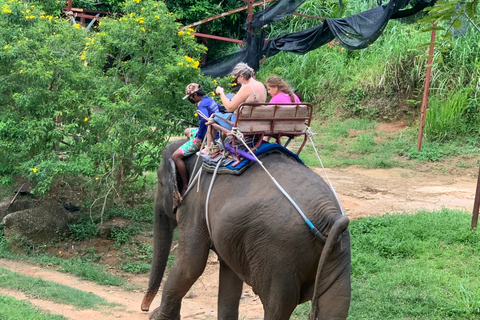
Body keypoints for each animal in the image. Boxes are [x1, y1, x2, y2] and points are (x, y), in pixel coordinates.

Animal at [141, 140, 350, 320]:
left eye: (159, 181)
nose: (144, 308)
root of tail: (329, 214)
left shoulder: (195, 204)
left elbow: (190, 264)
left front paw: (158, 317)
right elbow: (229, 277)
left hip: (279, 255)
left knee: (277, 307)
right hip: (338, 252)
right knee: (336, 305)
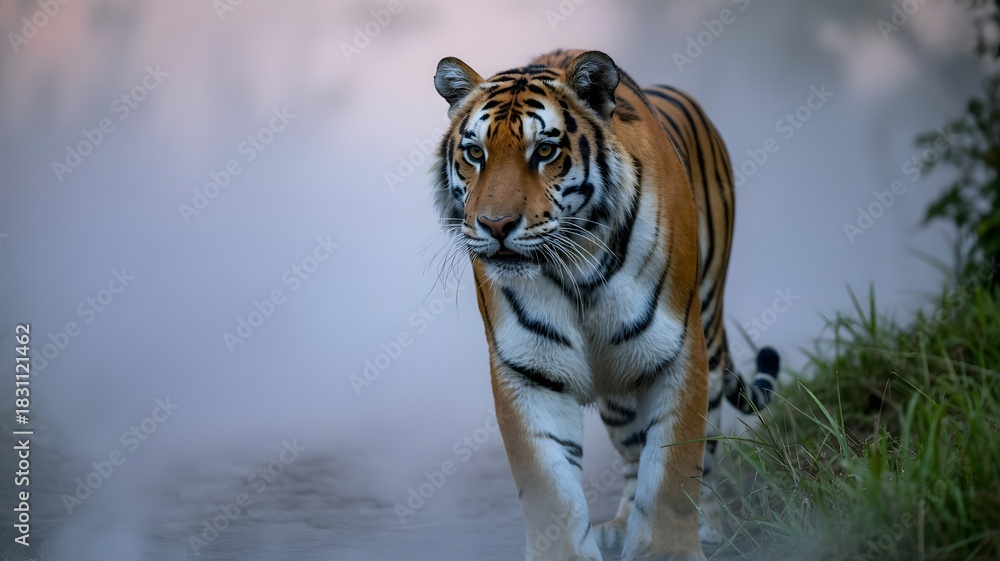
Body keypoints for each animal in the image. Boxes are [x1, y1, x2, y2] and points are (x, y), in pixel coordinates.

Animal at [431, 49, 779, 560]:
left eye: (545, 151)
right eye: (475, 153)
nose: (495, 226)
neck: (576, 270)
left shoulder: (679, 353)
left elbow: (674, 468)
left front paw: (669, 551)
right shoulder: (528, 370)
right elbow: (549, 486)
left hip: (709, 335)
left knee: (706, 455)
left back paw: (711, 526)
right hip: (621, 383)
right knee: (634, 452)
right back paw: (619, 526)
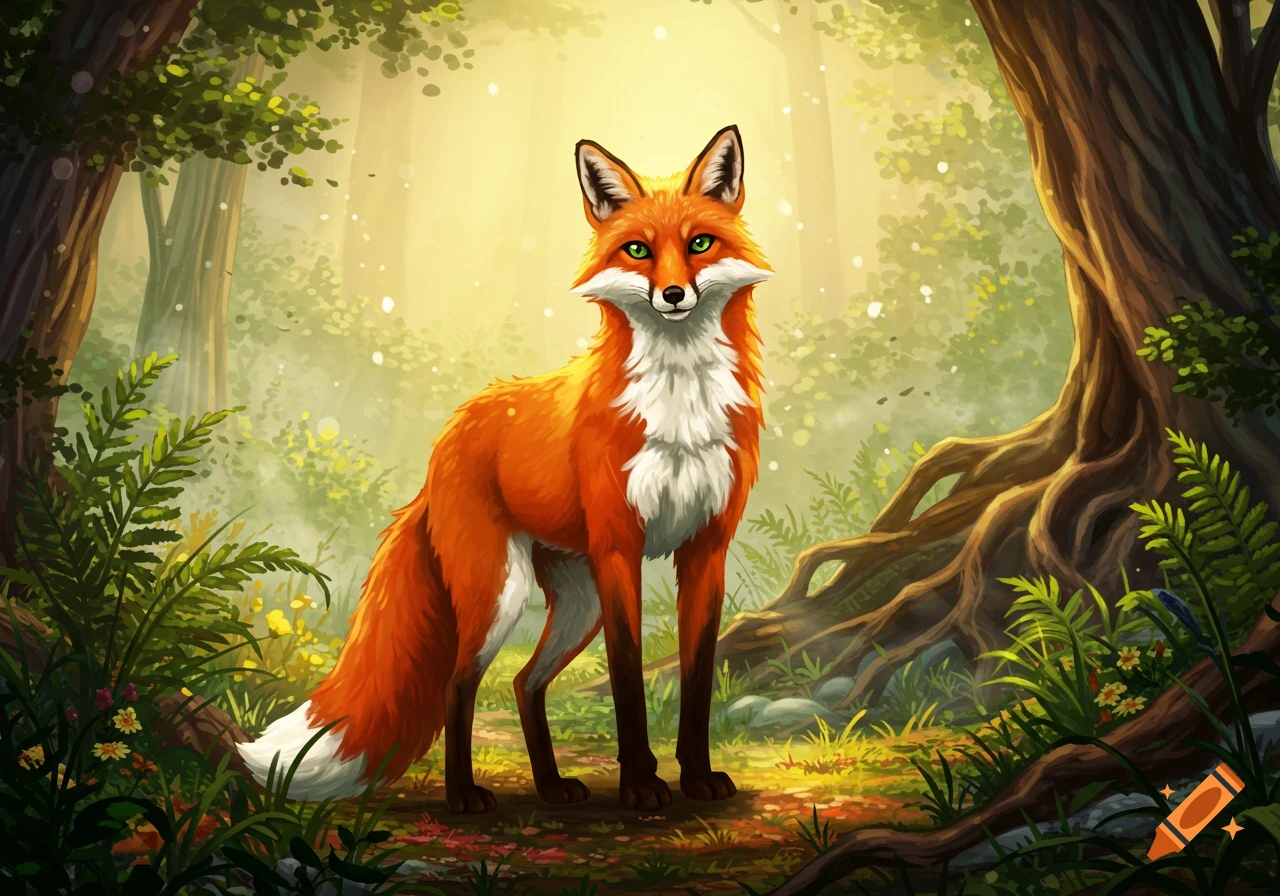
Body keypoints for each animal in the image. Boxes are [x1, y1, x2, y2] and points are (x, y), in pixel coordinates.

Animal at [237, 125, 772, 813]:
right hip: (500, 592)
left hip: (575, 603)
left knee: (524, 683)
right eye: (638, 251)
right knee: (457, 686)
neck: (680, 404)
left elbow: (698, 679)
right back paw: (464, 795)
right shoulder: (619, 547)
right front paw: (638, 785)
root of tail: (449, 434)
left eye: (700, 243)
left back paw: (550, 786)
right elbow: (627, 678)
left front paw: (698, 777)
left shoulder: (706, 549)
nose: (673, 295)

★ ★ ★

Task to complete:
Pull every line containing "elbow" out of the records.

Result of this exercise:
left elbow: (190, 264)
right elbow: (229, 277)
left elbow: (674, 468)
right elbow: (549, 486)
left elbow: (698, 679)
right elbow: (627, 678)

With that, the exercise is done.